Foi a certeza de que se podia planejar, que até a festa dos 15 anos de Alexandra foi meticulosamente pensada. Na chácara de uma vizinha, Porfírio reuniu cerca de 100 pessoas — entre parentes e amigos — para um churrasco que só teve hora para começar. No meio da festa, ele a presenteou com um poema. E o intitulou: "Alexandra, Rainha". O professor Porfírio sabe brincar com as palavras. Na lembrancinha do aniversário, os convidados ganharam o poema impresso. E saíram de lá emocionados:

"Todo o sistema Não se fará vítima Sobre as bobagens deste tempo. Há alguém sobre a lua Na mão uma pua pura Que pulsa e fura o sistema Alexandra, a pequena, a enorme Sorri, grita, chora, é a rainha Julho, primeiro, verdadeiro real Irreal momento, vivemos Sobre os segredos, as vidas Os tempos: tudo é a rainha Alexandra".

Num passeio pela frenética Ceilândia, ônibus lotados, trens do metrô idem, ruas com gente e histórias espalhadas por todos os cantos, Alexandra vai à padaria. Conta que viveu a vida toda ali. Fala com orgulho do lugar onde vive. "É verdade que a cidade já foi mais calma, mas aqui ainda é bom pra morar. A gente conhece os vizinhos. Se sente em casa", diz.

Planos? Com um sorriso solto, a moça de 18 anos responde: "De poder fazer as coisas que eu quero. E hoje a gente pode. E sei que tenho mais oportunidades". Ela fala com a convicção de quem vive mesmo num país melhor.

"Meu pai sempre me contou que nasci num dia histórico para o Brasil, que a partir dali começou a estabilização da economia. Eu falo pros meus amigos que nasci num dia histórico. Eles não dão muita bola, porque não sabem o que era viver num país com inflação e cheio de descontrole"

Alexandra Carolina Paiva Magalhães, estudante

Troca de moeda exigiu disciplina

» SÍLVIO RIBAS

O Plano Real nasceu no governo Itamar Franco, quando Fernando Henrique Cardoso, seu ministro das Relações Exteriores, passou a ocupar o Ministério da Fazenda. A data de 1º de julho refere-se apenas ao momento em que foi implantada a profunda reforma monetária que extinguiu o cruzeiro real, moeda vigente até então, prevista com grande antecedência. Um mês antes, havia sido instituída a Unidade Real de Valor (URV), com o intuito de preparar a população para a revolução que estava por vir.

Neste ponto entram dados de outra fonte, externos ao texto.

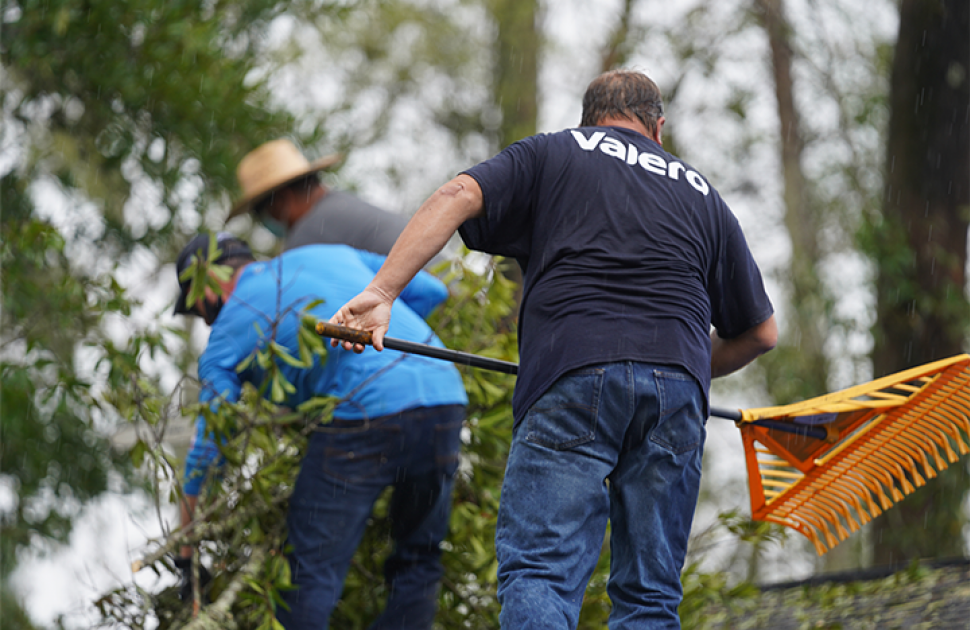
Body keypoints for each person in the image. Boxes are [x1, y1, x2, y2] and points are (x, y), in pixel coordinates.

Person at [328, 69, 778, 629]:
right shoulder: (703, 195)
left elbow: (458, 193)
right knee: (651, 597)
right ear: (657, 127)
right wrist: (673, 367)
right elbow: (761, 333)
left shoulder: (556, 151)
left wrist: (381, 291)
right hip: (678, 391)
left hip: (573, 371)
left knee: (542, 574)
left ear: (589, 119)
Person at [172, 231, 468, 629]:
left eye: (200, 311)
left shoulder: (225, 333)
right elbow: (432, 290)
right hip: (443, 394)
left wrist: (185, 552)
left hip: (365, 414)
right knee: (419, 560)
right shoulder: (326, 252)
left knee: (309, 575)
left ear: (207, 287)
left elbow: (210, 447)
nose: (207, 321)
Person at [225, 138, 411, 254]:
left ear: (282, 201)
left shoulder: (309, 235)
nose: (265, 222)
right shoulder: (341, 206)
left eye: (263, 213)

O processo de mudança começou, efetivamente, em agosto de 1993, quando o cruzeiro, em circulação desde março de 1990, virou cruzeiro real. A partir daí, definiu-se uma longa estratégia para fazer a troca de uma moeda fraca por outra forte, sob a liderança da equipe econômica formada basicamente por uma turma de professores do Departamento de Economia da Pontifícia Universidade Católica do Rio de Janeiro (PUC-RJ).

Foram meses de debates internos, envolvendo os economistas André Lara Resende, Edmar Bacha, Gustavo Franco, Pérsio Arida e Pedro Malan. Eles traçaram as linhas gerais do plano, enquanto buscavam apoio mínimo necessário para aprovar reformas no Congresso Nacional. Em junho de 1994, quando a maioria dos brasileiros só pensava na Copa do Mundo dos Estados Unidos, a equipe econômica passava dias e noites em debates sem fim no Ministério da Fazenda.

O plano culminou com a nova moeda, desvinculada da chamada inércia inflacionária que marcou um longo período da economia brasileira. A população, empobrecida por quase 20 anos de hiperinflação, compreendeu e abraçou com esperança o Real. Para dar credibilidade à moeda, decidiu-se pela paridade ao dólar. A âncora cambial duraria até 1999, quando o Brasil adotou o regime de câmbio flutuante, como parte de um pacote de socorro do Fundo Monetário Internacional (FMI).